Professional decorators, naturally, applaud this notion. "All the Alexanders and Ashleys who stay up until 11 o'clock and are allowed to draw on the walls because their parents put up vinyl wallpaper are going to end up in therapy because they don't know what's appropriate," says Andrew Baseman, who decorated the set of the forthcoming film The Nanny Diaries.

When she grew up in the 1960s in suburban New Jersey, Capobianco recalls, the bowl of hazelnuts and a heavy metal nutcracker in her childhood family room were not considered a choking hazard or a broken finger waiting to happen. "Today's parents tend to overprotect their kids, " she says, scoffing at the notion of the latest infant fad, a warmer for baby wipes. "If (the kids) can't deal with a cold wipe, how are they going to deal with not getting a job?"

Ginger and Ruby, 18 months old, are allowed everywhere except the kitchen and their parents' room. "We want them to see the world as a safe and open place.
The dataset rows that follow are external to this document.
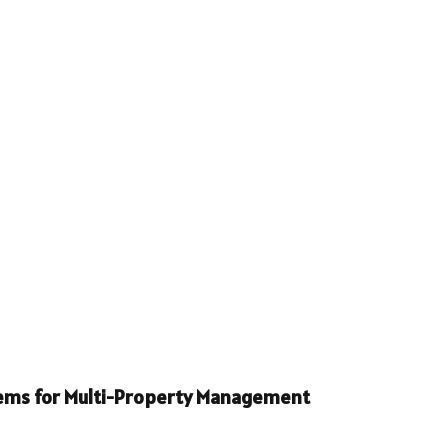
stems for Multi-Property Management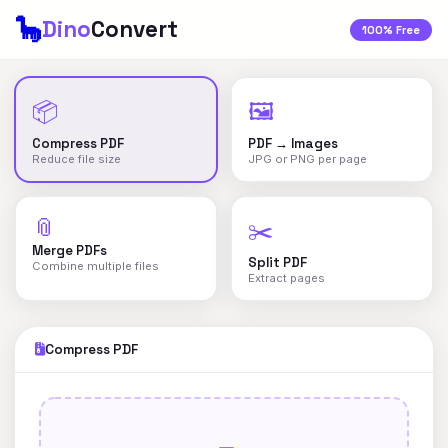
🦕
Dino
Convert
100% Free
📦
🖼️
Compress PDF
PDF → Images
Reduce file size
JPG or PNG per page
📎
✂️
Merge PDFs
Split PDF
Combine multiple files
Extract pages
Compress PDF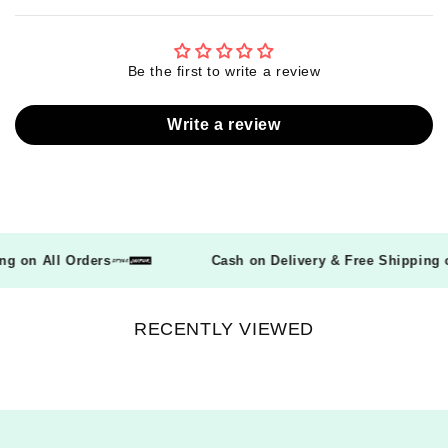
Be the first to write a review
Write a review
ping on All Orders
Cash on Delivery & Free Shippin
RECENTLY VIEWED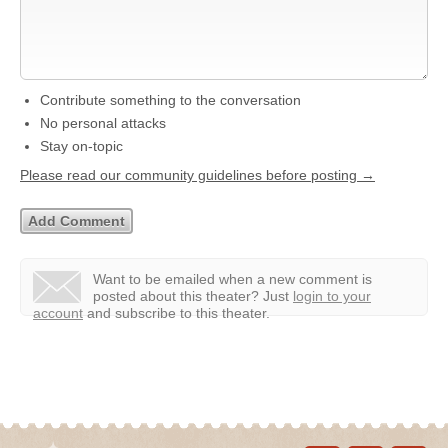
Contribute something to the conversation
No personal attacks
Stay on-topic
Please read our community guidelines before posting →
Want to be emailed when a new comment is
posted about this theater?
Just
login to your
account
and subscribe to this theater.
They crawl and climb up on furniture and if they fall, we wait to see how they react instead of freaking out and making them fearful," Capobianco says. "Most of the time, they just get up and keep going."

Design continuum

The only indications that her parents' former sitting room is now 2-year-old Sofia Dalinger's domain is an elaborate wrought-iron fireplace screen draped with stuffed animals and a hand-built Spanish crib designed by her father, Jorge.

Otherwise, the room is awash in earthy ochre, olive, terra cotta and umber - the colors Dalinger himself grew up with in a stucco and red-tiled hacienda in Seville, Spain. Old World sconces hang over Sofia's crib between golden chenille curtains. The walls are antique glazed with a stenciled damask motif; the furniture is dark and hefty.
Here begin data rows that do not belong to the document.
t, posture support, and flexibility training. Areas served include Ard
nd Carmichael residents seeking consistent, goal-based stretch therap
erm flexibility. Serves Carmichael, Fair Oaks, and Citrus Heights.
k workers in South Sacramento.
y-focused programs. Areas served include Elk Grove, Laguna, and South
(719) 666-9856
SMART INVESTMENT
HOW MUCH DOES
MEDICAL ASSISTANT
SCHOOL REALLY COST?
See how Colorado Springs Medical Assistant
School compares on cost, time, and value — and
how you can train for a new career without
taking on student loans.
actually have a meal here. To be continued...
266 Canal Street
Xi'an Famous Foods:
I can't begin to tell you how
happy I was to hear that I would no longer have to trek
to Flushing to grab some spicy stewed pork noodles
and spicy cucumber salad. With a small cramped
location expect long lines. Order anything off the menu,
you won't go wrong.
It is a baby's room with a grown-up sensibility, an extension of - not an exception to - the aesthetic rules of the roost. For Sofia, that means growing up with wood floors, terra-cotta pavers in the patio and lots of wrought iron.
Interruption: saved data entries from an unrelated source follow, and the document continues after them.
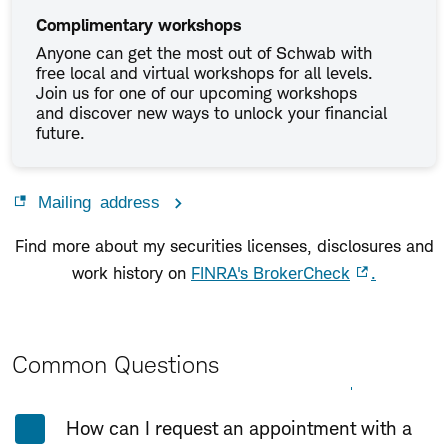
Complimentary workshops
Anyone can get the most out of Schwab with
free local and virtual workshops for all levels.
Join us for one of our upcoming workshops
and discover new ways to unlock your financial
future.
Mailing address
Find more about my securities licenses, disclosures and
work history on
FINRA's BrokerCheck
.
Common Questions
Expand All
Collapse All
How can I request an appointment with a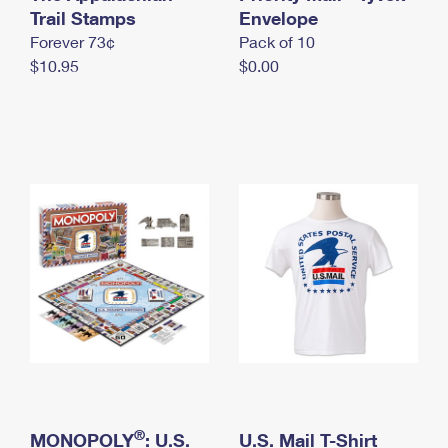
International Business Shipping
Trail Stamps
First-Class Mail International
Envelope
Money Orders
Forever 73¢
Pack of 10
Managing Business Mail
Filing an International Claim
Filing a Claim
$10.95
$0.00
USPS & Web Tools APIs
Requesting an International Refund
Requesting a Refund
Prices
®
MONOPOLY
: U.S.
U.S. Mail T-Shirt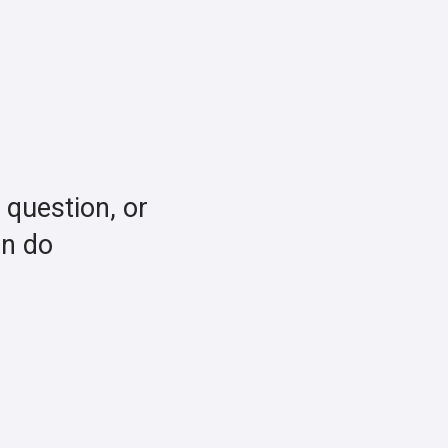
a question, or
an do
Dalinger, who has parlayed an earlier career in fashion into a couture decor business (www. dalingerdesigns.com), used a cross-shaped cutout detail for the woodwork, including the safety doors mounted on the staircase. He designed them for Sofia instead of using baby gates. He also designed iron dragons, another decorative motif in the house, serving as corbels in archways and arms on an outdoor sofa.

"People say that's not good for a baby, " he says. "One day she was running and banged her head on the iron work, but nothing is 100 percent safe. She has gotten smarter and now she holds onto the railing and walks. She has a smile on her face all day. And all my friends tease me that I am going to send her to school with a wrought iron lunch box."

Babies can adapt

At 14 weeks, Maverick Maltin, the son of DayNa Decker and her husband, Andrew Maltin, happily bunks in his parents' room. He sleeps in a swank white lacquer and solid wood Duc Duc crib with leather handles that match his dresser with a changing table on top.

Finding baby furniture that fit Decker's domestic policy, which she outlines as "homes that feel masculine and sexy, " was a priority.

The living room looks more like what you'd expect from a newlywed career couple than new parents. There is one recent addition, however: a glider upholstered in beige faux suede, the only chair the new mom could find for rocking her son to sleep.

"The house wasn't much before DayNa got here," Maltin says. Now that it finally is, they say, their son is "going to have to adapt to us."

"Although," Maltin adds, looking at the hard slate floors and then at his baby boy, "we may just need to get him little kneepads."

Fast Facts

An inside look at kids' rooms

Dozens of ideas for kids' rooms - furniture, textiles, color schemes, storage, lighting - are pictured in Kids' Rooms: Designs for Living (Home Depot, $21.95). There's something here for kids of every age and interest, every room size and configuration. This isn't a how-to book (no project plans or directions), but the suggestions here will get your brain in gear. There are also safety tips and ideas for updating rooms as children grow.